Consigne: Dans quel cas le texte à étudier indique-t-il que le juge ne peut pas suspendre l'exécution d'une peine privative de liberté au profit d'une mesure thérapeutique ?

Le Secteur Peines privatives de liberté, Mesures et Probation (PMP) a pour mission de mettre en œuvre concrètement et de coordonner sur un plan administratif, juridique, criminologique et socio-éducatif, l’application des peines privatives de liberté, des mesures (au sens des art. 56, 67 et 67b du code pénal) et des mandats d’assistance de probation conformément aux dispositions légales fédérales, cantonales et concordataires. Il agit dans une perspective générale de sécurité publique, en fondant ses activités sur des principes de gestion et de réduction des risques de récidive, de promotion des sorties de la délinquance et de soutien à la réinsertion sociale.

Mesures thérapeutiques

En vertu des art. 56 et ss du CP, le droit suisse permet aux juges de suspendre l’exécution d’une peine privative de liberté au profit d’une mesure thérapeutique. Cette possibilité n’existe toutefois pas en cas de prononcé d’un internement (art. 64 CP). Pour ce faire, ils fondent leurs décisions sur une expertise psychiatrique.

Selon l’art. 56 al.1 CP, une mesure doit être ordonnée : 

  1. Si une peine seule ne peut écarter le danger que l’auteur commette d’autres infractions ;
  2. Si l’auteur a besoin d’un traitement ou que la sécurité publique l’exige ; et
  3. Si les condition prévues aux art. 59 à 61, 63 et 64 sont remplies.

 

Il existe différents types de mesures thérapeutiques : 

  1. La mesure thérapeutique institutionnelle qui regroupe le traitement pour troubles mentaux (art. 59 CP), le traitement des addictions (art. 60 CP) et les mesures applicables aux jeunes adultes (art. 61 CP). Dans l’ensemble de ces situations, le condamné est placé dans une institution appropriée à son trouble. 
  2. Le traitement ambulatoire qui n’implique pas nécessairement de privation de liberté.

Extraits de données:
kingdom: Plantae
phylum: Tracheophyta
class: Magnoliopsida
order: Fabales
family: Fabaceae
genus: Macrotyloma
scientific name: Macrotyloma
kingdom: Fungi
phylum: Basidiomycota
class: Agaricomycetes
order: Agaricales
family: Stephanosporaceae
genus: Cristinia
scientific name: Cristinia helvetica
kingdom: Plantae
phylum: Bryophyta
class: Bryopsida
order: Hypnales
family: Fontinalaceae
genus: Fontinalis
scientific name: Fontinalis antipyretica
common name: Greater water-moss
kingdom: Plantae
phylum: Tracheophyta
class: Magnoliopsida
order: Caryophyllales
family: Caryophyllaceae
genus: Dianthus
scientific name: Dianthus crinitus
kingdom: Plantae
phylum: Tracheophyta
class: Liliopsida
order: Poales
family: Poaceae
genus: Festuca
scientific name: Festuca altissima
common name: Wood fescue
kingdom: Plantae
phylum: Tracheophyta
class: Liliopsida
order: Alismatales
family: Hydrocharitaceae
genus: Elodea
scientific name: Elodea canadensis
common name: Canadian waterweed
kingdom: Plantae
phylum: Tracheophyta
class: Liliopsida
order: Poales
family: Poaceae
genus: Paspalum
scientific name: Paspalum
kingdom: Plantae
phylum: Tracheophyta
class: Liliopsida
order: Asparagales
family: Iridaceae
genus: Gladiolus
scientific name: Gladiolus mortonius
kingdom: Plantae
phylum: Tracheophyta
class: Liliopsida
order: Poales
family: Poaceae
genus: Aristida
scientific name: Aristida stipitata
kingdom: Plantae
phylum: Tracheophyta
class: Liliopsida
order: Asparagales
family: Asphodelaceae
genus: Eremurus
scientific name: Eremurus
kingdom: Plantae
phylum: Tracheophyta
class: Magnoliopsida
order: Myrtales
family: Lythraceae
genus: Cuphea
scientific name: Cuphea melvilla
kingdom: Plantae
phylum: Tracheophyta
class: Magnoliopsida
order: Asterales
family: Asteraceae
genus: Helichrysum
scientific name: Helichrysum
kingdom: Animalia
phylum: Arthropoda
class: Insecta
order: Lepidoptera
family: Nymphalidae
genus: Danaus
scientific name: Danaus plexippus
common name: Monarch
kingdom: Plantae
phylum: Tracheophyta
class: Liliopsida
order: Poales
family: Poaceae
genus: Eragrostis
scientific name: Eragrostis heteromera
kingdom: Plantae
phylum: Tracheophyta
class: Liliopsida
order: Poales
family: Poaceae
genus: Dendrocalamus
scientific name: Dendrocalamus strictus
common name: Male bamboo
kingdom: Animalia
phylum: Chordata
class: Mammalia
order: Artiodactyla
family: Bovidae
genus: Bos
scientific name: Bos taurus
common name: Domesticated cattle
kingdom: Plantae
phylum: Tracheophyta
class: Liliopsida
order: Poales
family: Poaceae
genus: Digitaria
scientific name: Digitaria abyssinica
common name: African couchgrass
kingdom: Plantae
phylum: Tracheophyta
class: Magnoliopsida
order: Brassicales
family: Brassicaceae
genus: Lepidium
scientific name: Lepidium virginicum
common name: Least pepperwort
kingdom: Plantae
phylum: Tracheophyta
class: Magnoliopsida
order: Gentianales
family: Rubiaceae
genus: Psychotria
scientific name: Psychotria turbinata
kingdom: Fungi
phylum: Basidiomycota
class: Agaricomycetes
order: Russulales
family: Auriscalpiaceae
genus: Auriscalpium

Corrigé: En cas de prononcé d'un internement (art. 64 CP).